• **TO DO**
Count the lines of the items below that contain the word "many" and reply with the number alone.

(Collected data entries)
■ ■ ■ ■ ■
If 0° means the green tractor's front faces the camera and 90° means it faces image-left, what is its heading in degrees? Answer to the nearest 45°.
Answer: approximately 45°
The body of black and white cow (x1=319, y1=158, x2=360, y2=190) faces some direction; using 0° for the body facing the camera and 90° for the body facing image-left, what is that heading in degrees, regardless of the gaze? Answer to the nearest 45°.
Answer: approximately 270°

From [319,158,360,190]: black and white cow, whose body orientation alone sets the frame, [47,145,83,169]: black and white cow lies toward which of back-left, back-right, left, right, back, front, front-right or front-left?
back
■ ■ ■ ■ ■
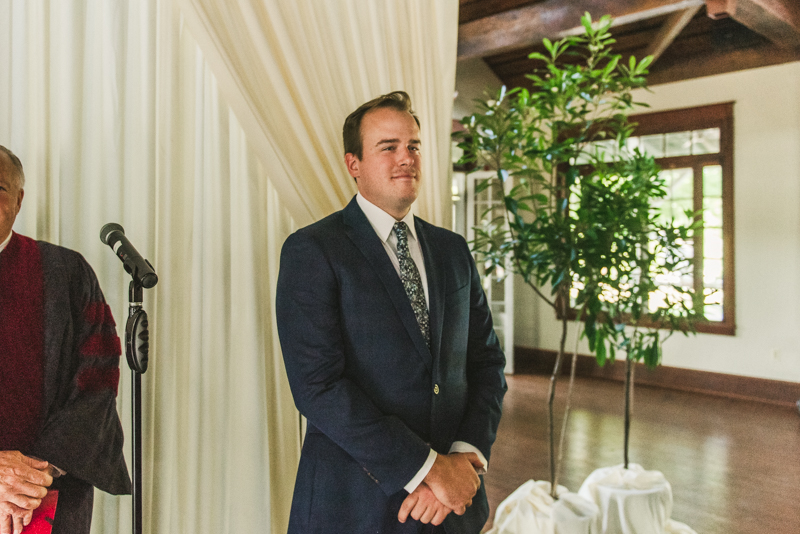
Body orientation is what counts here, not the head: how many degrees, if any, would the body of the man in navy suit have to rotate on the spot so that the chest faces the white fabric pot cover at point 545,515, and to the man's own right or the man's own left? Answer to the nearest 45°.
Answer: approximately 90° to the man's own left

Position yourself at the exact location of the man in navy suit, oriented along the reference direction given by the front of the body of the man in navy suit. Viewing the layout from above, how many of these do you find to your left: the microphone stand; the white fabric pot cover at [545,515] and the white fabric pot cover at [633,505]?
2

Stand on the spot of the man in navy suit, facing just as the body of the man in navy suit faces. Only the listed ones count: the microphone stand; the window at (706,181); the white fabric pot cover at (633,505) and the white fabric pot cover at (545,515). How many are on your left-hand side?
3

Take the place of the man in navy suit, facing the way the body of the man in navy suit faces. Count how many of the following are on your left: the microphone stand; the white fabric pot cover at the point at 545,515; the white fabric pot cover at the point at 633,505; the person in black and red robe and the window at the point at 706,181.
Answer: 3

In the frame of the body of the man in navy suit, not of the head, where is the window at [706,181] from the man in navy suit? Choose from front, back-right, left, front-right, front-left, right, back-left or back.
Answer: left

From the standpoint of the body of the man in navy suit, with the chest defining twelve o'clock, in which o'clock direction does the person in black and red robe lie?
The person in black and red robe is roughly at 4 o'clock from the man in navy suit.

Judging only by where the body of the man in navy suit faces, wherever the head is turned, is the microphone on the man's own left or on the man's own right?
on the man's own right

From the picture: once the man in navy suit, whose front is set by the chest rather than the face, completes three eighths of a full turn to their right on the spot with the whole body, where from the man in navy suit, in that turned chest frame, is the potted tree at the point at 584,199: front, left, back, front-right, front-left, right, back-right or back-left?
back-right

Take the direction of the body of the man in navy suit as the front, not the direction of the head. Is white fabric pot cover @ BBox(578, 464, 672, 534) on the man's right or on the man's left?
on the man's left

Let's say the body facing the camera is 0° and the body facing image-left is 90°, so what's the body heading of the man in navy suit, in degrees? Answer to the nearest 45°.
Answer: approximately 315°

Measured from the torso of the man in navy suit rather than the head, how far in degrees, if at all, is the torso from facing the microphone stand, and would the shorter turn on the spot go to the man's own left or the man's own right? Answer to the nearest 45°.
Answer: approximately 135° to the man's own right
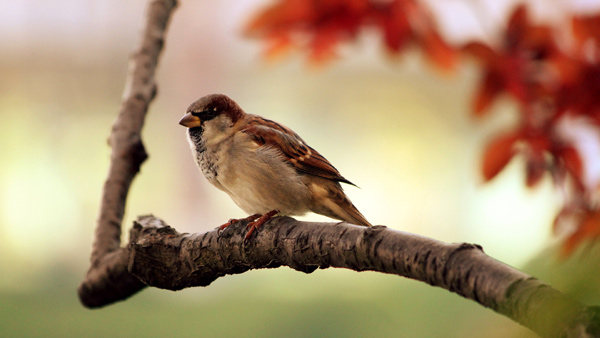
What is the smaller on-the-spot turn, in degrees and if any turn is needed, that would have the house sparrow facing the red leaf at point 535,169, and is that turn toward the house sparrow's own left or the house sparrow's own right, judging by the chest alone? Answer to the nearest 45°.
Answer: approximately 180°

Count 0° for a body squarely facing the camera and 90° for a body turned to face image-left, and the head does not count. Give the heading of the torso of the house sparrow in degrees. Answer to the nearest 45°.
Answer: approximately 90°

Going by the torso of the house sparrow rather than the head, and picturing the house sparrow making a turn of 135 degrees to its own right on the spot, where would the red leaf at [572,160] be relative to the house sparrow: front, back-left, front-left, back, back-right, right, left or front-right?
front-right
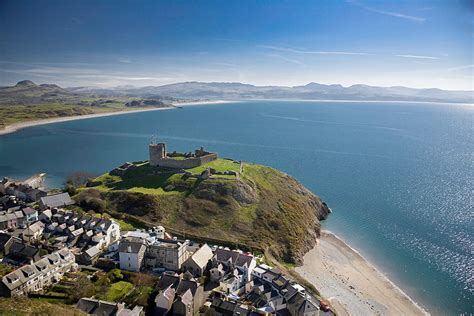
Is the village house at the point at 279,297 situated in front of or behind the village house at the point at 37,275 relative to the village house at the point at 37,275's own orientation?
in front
■ ■ ■ ■ ■
• **WRITTEN SOLUTION**
4